WHAT THIS TASK INVOLVES. Go through the entries below and collect each line with the string "ankle" in it.

THE INPUT.
=====

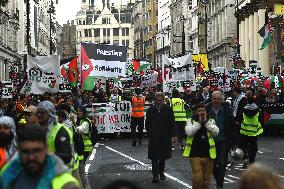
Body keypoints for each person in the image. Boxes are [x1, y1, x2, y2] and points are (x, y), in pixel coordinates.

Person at [0, 125, 80, 189]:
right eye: (25, 152)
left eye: (37, 151)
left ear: (46, 149)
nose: (31, 157)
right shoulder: (5, 174)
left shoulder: (68, 185)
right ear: (18, 151)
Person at [183, 103, 219, 189]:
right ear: (195, 112)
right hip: (195, 154)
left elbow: (216, 132)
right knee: (197, 178)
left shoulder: (211, 121)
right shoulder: (190, 121)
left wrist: (206, 122)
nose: (202, 112)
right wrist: (199, 122)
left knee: (206, 181)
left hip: (208, 154)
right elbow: (189, 132)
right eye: (199, 111)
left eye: (203, 110)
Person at [206, 91, 238, 189]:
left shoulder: (227, 109)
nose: (216, 101)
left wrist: (235, 142)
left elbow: (232, 126)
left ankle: (220, 184)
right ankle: (218, 179)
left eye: (218, 99)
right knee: (212, 164)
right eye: (214, 99)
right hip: (210, 141)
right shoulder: (206, 109)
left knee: (222, 162)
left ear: (221, 100)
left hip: (223, 140)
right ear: (211, 99)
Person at [145, 92, 177, 183]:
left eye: (160, 100)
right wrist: (150, 133)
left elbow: (172, 123)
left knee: (163, 156)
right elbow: (147, 123)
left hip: (165, 136)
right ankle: (155, 175)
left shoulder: (168, 109)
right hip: (154, 137)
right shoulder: (150, 110)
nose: (158, 102)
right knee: (154, 157)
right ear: (154, 100)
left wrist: (174, 135)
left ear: (163, 100)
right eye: (157, 100)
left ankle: (161, 172)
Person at [36, 101, 77, 172]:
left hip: (61, 172)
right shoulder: (36, 129)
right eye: (37, 113)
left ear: (50, 114)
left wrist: (45, 155)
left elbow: (67, 156)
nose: (39, 115)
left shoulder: (61, 131)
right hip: (44, 172)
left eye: (42, 113)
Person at [239, 96, 263, 169]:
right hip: (254, 132)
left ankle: (245, 158)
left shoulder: (243, 110)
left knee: (243, 146)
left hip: (244, 131)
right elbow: (261, 120)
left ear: (247, 102)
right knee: (253, 148)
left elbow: (239, 119)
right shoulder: (258, 110)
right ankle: (251, 162)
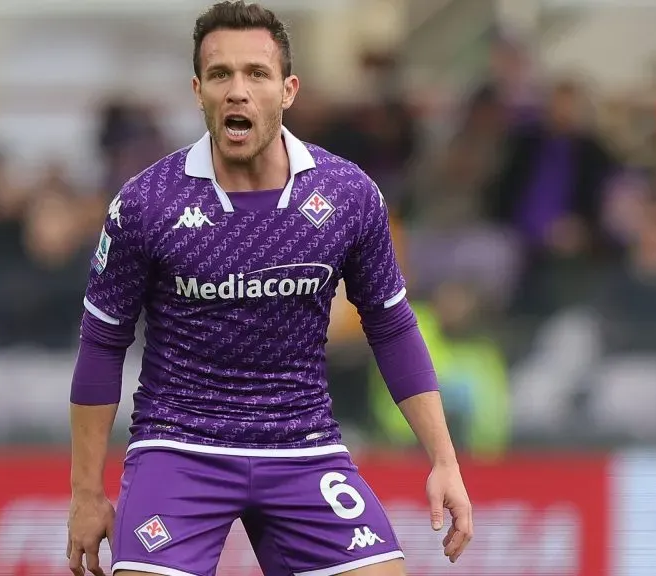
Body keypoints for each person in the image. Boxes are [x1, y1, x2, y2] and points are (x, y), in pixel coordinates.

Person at [66, 3, 473, 576]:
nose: (237, 91)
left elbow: (391, 324)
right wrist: (87, 494)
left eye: (256, 74)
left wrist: (444, 461)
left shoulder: (348, 195)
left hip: (302, 444)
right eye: (220, 75)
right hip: (180, 447)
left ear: (287, 90)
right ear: (197, 90)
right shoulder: (146, 203)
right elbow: (101, 343)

=====

WORKED SOLUTION.
left ankle: (220, 184)
right ankle: (218, 179)
right ankle: (155, 175)
left ankle: (161, 172)
left ankle: (245, 158)
right ankle: (251, 162)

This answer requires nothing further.